Tuesday, July 14th, 2020

Late last year there was this new entertainment websight or lifestyle brand or whatever that was kind enough to recruit me for a bi-weekly column about the films of badass cinema. After twelve installments I decided to quit, and a couple weeks later they closed up shop, because what would be the point of doing it without my column, and/or there was an unrelated scandal involving the company that owned them. But they were nice enough to give the writers permission to put up our pieces on our own blogs and what not.

Meanwhile, the Criterion Collection is on this very day releasing a Bruce Lee box set. And I believe they will accomplish something I’ve been trying to do for years now: get people to watch all the Bruce Lee movies. In fact, that was the goal of my first Profiles in Badass column. So for those of you who didn’t go through the Rebeller pay wall to read it back in January I am proud to present column #1 to you absolutely free of charge and without any corny anti-PC stuff next to it.

PROFILES IN BADASS #1: BRUCE LEE

Everyone knows who Bruce Lee is. Kind of. They know the flying kick guy on the posters, the philosophical inspirational quotes guy, the nunchaku guy, the DJ on Tony Stark’s t-shirt. Maybe they’ve even seen Enter the Dragon, or heard about Lee’s concept of “using no way as way” being a precursor to today’s mixed martial arts, but I think that’s as far as it goes for many.
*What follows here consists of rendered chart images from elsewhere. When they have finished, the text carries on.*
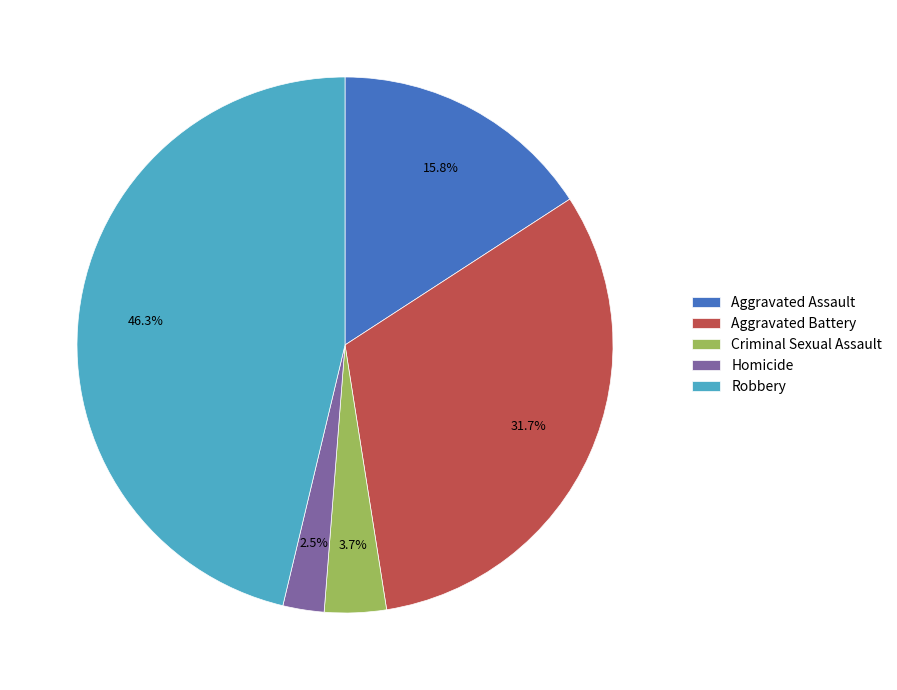

Which slice is the largest?

Robbery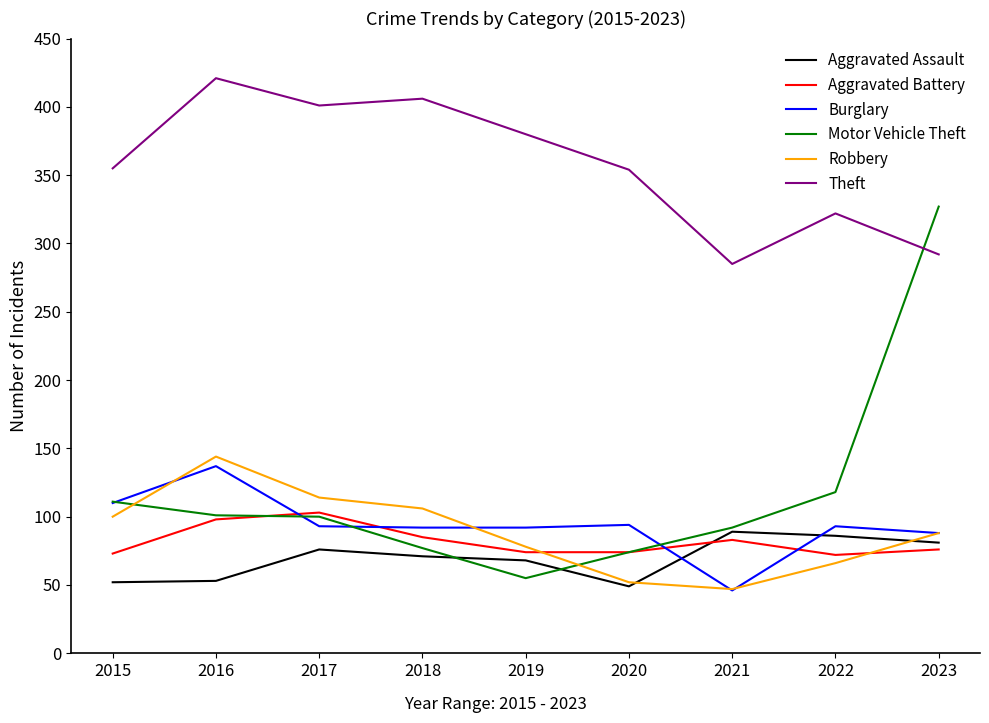

What is the total value across all series at 2016?

954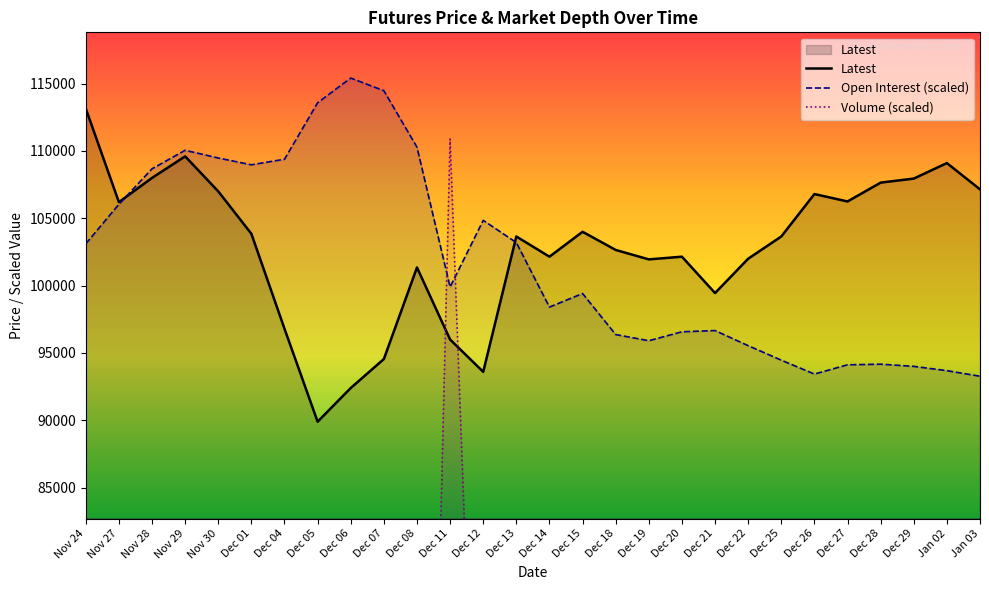

What is the label of the 17th point from the right?

Dec 11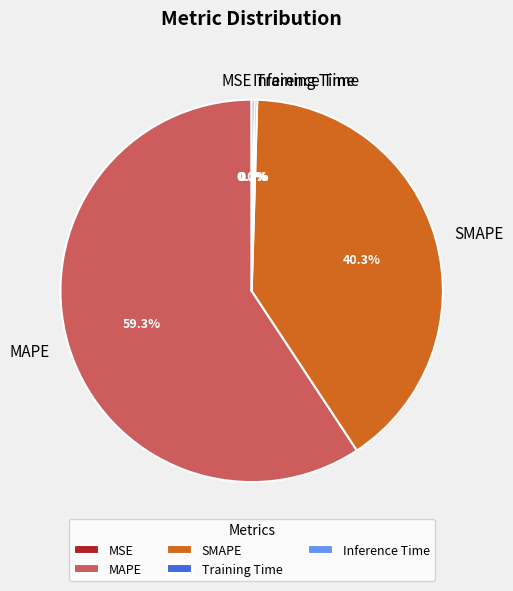

Does SMAPE account for over 50% of the chart?

No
It doesn’t have to be that way! I believe many people who are only familiar with the idea of Bruce Lee would enjoy finally sitting down and watching his movies. And it’s an easy fix. Though the multitude of alternate titles, documentaries, lookalikes and posthumous-footage-extrapolations could give the impression that it’s an inaccessible “Where do I even start?” body of work like Sun Ra or Frank Zappa or somebody, set aside his work as a child actor and his TV appearances and there are really only 4 1/2 true Bruce Lee films. I know you watch more than that in a weekend when a new season of a streaming show drops. You can do this! Let me guide you.